- Directed by: Aileen Ritchie
- Written by: William Ivory
- Story by: Herbie Wave
- Produced by: Uberto Pasolini
- Starring: Ian Hart Seán McGinley Niamh Cusack Ruth McCabe
- Cinematography: Robert Alazraki
- Edited by: Sue Wyatt
- Music by: Rachel Portman
- Production company: Redwave
- Distributed by: Fox Searchlight Pictures
- Release date: 2000;
- Running time: 90 minutes
- Countries: United Kingdom Ireland
- Language: English

= The Closer You Get (film) =

The Closer You Get is a 2000 comedy film written by William Ivory, directed by Aileen Ritchie and starring Ian Hart, Seán McGinley, Niamh Cusack and Ruth McCabe.

==Plot==

The Closer You Get (2000) is an Irish romantic comedy set in a small rural village in Ireland.

The story follows a group of lonely local men who are frustrated because all the young women have left their village for better opportunities. Tired of being single and ignored, they come up with a wild plan: they send a fake letter to a women’s magazine pretending to be a desperate bachelor asking for help finding a wife.

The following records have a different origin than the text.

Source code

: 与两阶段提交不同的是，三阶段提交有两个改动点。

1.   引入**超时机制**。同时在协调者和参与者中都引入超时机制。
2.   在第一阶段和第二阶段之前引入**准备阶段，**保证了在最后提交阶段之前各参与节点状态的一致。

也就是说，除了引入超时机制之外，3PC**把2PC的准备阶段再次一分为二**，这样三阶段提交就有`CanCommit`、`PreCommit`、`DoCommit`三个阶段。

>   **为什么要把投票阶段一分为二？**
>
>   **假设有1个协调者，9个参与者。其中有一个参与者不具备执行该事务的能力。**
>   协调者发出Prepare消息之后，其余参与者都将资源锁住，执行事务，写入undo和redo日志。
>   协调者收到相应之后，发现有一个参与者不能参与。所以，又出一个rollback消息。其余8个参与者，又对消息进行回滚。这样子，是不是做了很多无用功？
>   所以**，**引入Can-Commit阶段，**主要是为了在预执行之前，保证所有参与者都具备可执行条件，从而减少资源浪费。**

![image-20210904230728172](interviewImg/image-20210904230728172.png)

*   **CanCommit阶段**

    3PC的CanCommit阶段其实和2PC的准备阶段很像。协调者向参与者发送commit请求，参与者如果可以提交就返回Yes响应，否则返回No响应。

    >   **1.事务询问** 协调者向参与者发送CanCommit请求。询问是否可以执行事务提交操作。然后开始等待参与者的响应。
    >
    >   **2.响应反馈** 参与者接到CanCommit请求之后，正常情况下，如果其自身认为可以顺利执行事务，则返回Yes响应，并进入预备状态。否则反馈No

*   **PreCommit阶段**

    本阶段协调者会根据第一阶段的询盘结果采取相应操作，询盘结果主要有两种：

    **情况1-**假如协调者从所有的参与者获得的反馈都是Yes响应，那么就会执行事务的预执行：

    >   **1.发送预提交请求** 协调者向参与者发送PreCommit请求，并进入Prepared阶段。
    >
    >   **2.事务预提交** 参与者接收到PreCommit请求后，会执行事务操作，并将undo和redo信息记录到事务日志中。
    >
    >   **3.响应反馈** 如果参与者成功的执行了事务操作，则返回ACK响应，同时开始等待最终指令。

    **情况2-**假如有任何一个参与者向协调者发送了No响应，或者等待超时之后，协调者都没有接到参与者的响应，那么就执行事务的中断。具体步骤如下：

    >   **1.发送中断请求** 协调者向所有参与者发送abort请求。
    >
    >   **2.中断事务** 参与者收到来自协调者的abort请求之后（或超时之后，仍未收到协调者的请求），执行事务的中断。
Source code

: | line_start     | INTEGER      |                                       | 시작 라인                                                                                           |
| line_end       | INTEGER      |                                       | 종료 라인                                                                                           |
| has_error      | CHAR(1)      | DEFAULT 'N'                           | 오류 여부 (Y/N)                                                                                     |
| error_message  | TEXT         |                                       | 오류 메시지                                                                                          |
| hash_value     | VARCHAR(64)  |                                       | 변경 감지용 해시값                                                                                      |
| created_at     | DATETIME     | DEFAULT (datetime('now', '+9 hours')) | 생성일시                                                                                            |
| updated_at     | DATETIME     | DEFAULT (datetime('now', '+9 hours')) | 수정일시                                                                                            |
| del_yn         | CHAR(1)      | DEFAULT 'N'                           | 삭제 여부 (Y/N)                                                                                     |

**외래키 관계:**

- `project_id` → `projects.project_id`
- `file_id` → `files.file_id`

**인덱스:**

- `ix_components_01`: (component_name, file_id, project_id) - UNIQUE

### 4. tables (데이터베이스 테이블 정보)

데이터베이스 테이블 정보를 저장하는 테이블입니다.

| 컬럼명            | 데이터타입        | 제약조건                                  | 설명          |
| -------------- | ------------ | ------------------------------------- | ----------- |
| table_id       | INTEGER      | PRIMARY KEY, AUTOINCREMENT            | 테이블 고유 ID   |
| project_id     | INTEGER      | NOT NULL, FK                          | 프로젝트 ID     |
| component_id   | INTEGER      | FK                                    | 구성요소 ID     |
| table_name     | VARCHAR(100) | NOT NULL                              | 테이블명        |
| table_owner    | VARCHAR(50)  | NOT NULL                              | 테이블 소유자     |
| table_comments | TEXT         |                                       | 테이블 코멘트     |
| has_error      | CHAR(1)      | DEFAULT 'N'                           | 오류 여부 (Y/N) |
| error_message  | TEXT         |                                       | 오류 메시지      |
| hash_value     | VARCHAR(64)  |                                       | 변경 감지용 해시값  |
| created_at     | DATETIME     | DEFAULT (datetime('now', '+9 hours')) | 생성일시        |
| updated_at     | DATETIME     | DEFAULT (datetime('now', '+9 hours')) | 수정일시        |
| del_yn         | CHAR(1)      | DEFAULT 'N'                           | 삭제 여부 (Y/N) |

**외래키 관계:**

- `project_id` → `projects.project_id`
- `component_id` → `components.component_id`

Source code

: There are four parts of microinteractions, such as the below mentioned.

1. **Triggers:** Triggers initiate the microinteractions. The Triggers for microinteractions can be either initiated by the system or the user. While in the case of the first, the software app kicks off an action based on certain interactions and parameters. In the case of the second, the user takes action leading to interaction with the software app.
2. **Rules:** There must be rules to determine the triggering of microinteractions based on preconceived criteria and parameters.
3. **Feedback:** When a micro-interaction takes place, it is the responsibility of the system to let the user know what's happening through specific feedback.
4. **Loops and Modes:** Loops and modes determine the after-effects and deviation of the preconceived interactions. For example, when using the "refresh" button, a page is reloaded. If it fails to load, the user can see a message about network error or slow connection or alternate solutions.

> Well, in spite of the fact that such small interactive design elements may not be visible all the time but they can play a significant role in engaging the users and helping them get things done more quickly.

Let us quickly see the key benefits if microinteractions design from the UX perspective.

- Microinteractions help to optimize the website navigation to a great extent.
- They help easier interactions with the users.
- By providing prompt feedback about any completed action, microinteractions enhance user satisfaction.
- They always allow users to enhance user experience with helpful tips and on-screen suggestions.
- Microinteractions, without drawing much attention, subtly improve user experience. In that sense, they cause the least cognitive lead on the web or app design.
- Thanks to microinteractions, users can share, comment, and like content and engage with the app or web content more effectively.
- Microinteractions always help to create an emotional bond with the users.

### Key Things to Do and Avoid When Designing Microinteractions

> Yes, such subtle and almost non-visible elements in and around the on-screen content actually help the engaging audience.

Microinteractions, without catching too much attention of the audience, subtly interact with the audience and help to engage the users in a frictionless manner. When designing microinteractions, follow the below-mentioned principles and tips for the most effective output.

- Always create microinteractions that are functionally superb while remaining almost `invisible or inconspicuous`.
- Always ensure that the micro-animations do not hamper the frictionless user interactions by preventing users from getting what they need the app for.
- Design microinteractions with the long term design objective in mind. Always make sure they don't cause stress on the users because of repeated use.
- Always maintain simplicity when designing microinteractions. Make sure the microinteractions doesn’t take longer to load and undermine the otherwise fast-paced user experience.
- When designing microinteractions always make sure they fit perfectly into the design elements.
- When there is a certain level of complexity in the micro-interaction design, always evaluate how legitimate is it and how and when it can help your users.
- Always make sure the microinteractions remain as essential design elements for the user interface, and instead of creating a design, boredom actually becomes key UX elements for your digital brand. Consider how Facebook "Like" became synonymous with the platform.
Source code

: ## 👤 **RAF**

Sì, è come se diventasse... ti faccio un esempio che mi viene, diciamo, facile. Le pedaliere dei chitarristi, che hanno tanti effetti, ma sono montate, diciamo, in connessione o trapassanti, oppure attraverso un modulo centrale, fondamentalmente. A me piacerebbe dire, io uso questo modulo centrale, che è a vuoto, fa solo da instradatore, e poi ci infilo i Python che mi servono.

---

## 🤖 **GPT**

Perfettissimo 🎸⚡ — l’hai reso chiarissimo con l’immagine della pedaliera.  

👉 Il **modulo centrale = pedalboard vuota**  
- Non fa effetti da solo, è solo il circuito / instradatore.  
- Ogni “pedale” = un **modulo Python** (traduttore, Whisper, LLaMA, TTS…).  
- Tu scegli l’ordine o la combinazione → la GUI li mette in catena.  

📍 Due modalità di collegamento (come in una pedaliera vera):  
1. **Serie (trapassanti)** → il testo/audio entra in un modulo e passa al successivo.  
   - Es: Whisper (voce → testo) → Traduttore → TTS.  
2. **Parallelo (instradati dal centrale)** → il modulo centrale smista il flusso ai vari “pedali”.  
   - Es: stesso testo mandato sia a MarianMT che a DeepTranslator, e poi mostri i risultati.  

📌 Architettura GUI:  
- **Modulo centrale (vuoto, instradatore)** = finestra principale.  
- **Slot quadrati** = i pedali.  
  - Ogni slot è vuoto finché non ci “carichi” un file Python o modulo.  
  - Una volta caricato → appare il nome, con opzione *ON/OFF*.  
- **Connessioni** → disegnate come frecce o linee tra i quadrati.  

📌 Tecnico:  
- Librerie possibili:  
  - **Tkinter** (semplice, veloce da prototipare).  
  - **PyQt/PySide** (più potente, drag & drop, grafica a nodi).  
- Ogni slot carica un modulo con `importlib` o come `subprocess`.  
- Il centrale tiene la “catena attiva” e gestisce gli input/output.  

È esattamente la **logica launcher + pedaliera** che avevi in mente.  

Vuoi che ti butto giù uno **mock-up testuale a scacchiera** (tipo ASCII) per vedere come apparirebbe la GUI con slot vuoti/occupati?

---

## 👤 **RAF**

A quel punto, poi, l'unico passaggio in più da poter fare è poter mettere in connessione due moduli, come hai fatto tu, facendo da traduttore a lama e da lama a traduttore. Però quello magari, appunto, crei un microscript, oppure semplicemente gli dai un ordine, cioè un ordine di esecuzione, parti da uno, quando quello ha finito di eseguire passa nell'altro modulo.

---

The magazine publishes the story, and suddenly women from all over start writing letters to the men in the village. Excited and hopeful, the men prepare for potential romance — but things get complicated when real emotions, insecurities, jealousy, and misunderstandings get in the way.

At the center is Alfie, a shy mechanic who struggles with confidence and genuine connection. As the story unfolds, the film explores themes of loneliness, masculinity, pride, and the difference between fantasy and real love.

==Cast==
- Ian Hart as Kieran
- Seán McGinley as Ian
- Niamh Cusack as Kate
- Ruth McCabe as Mary
- Ewan Stewart as Pat
- Pat Shortt as Ollie
- Cathleen Bradley as Siobhan
- Sean McDonagh as Sean
- Risteárd Cooper as Father Hubert Mallone
- Maureen O'Brien as Dollie
- Pat Laffan as Giovanni
- Britta Smith as Mrs. Duncannon
- Deborah Barnett as Ella
- Frank Laverty as Brian
- Dessie Gallagher as Mickey

==Reception==
The film has a 32% rating on Rotten Tomatoes based on 19 reviews. Roger Ebert of the Chicago Sun-Times awarded the film two stars out of four. Ben Falk of the BBC awarded the film two stars out of five.